Consider: Most resource-intensive option. It can stabilize difficult cases, but it requires more handling, more monitoring, and a higher cost range.

Cost estimates as of 2026-03. Actual costs vary by location, clinic, and individual case.

Questions to Ask Your Vet About Vesicular Stomatitis in Donkeys

Bring these questions to your vet appointment to get the most out of your visit.

  1. You can ask your vet whether these lesions look suspicious for vesicular stomatitis or another mouth disease.
  2. You can ask your vet if this case needs to be reported to state or federal animal health officials right away.
  3. You can ask your vet which samples are recommended and how long results may take.
  4. You can ask your vet how to separate this donkey from other equids or livestock on the property.
  5. You can ask your vet what your donkey should eat and drink while the mouth is painful.
  6. You can ask your vet which pain-control options fit your donkey's age, hydration status, and overall health.
  7. You can ask your vet what signs mean the case is worsening, especially dehydration, lameness, or secondary infection.
  8. You can ask your vet when quarantine or movement restrictions might be lifted if vesicular stomatitis is confirmed.

How to Prevent Vesicular Stomatitis in Donkeys

Prevention focuses on insect control, isolation of suspicious cases, and movement awareness during outbreaks. Because biting flies are important in transmission, your vet may recommend repellents labeled for equids, improved manure and moisture management, fans in sheltered areas, and keeping donkeys indoors or under cover during peak insect activity such as daylight and dusk in affected regions.

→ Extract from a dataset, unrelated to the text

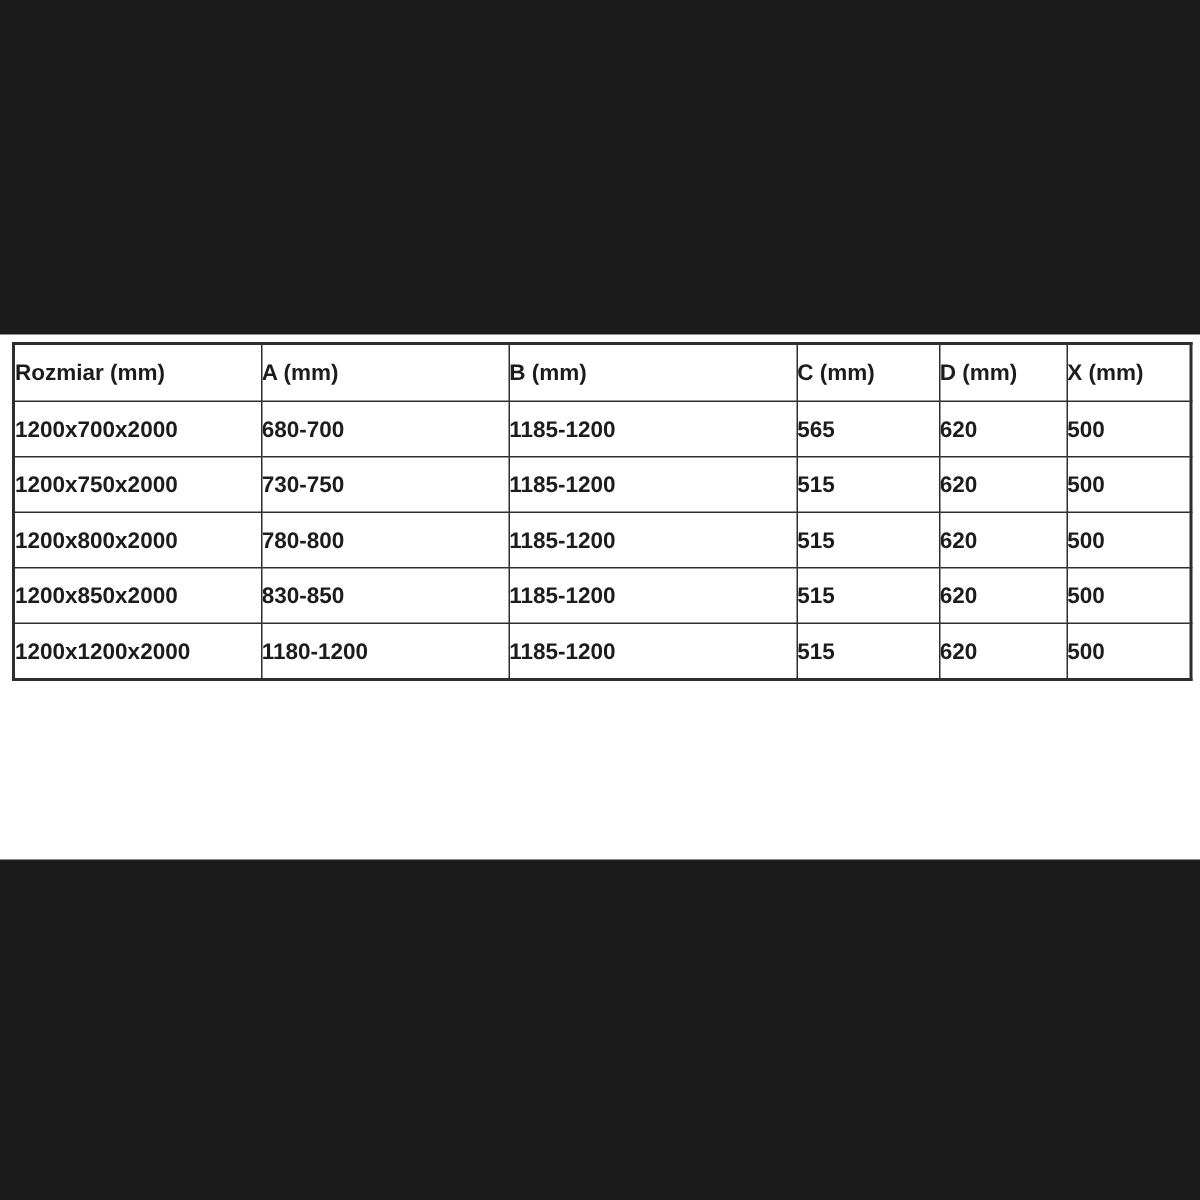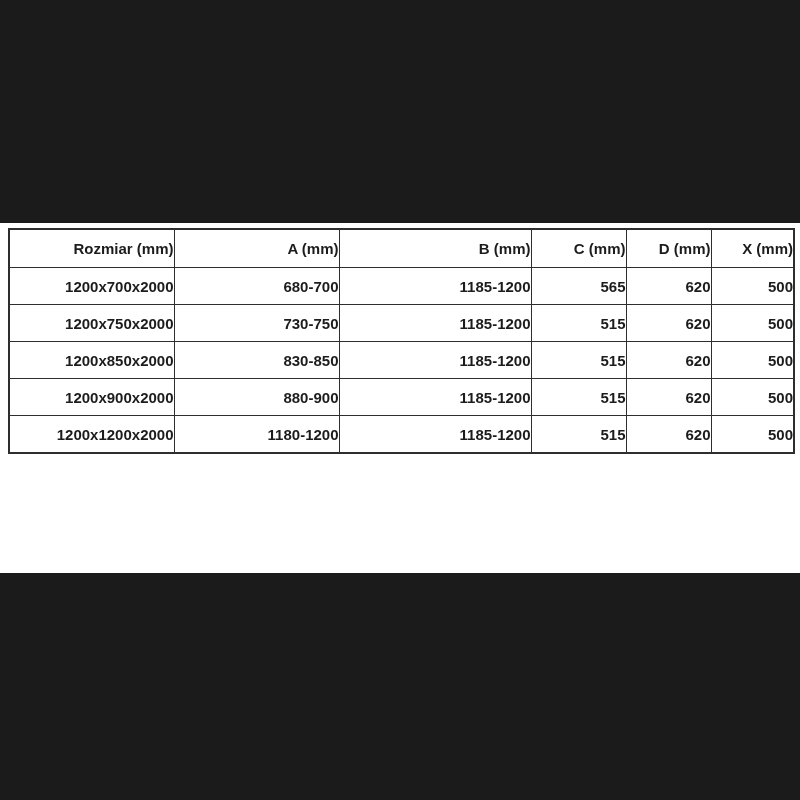"Rozmiar (mm)" table.spec th, table.spec td { text-align: right -> left }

If a donkey develops drooling or mouth sores, separate that animal from others and avoid sharing buckets, tack, or handling equipment until your vet has examined them. Wear gloves when checking the mouth or touching lesions, and wash hands well afterward. This helps reduce spread between animals and lowers human exposure risk.

There is no licensed commercially available vaccine for vesicular stomatitis in the United States. During active regional outbreaks, prevention also means checking current movement guidance before hauling animals, attending events, or bringing in new arrivals. Your vet can help you match the biosecurity plan to your property, local insect pressure, and current disease activity.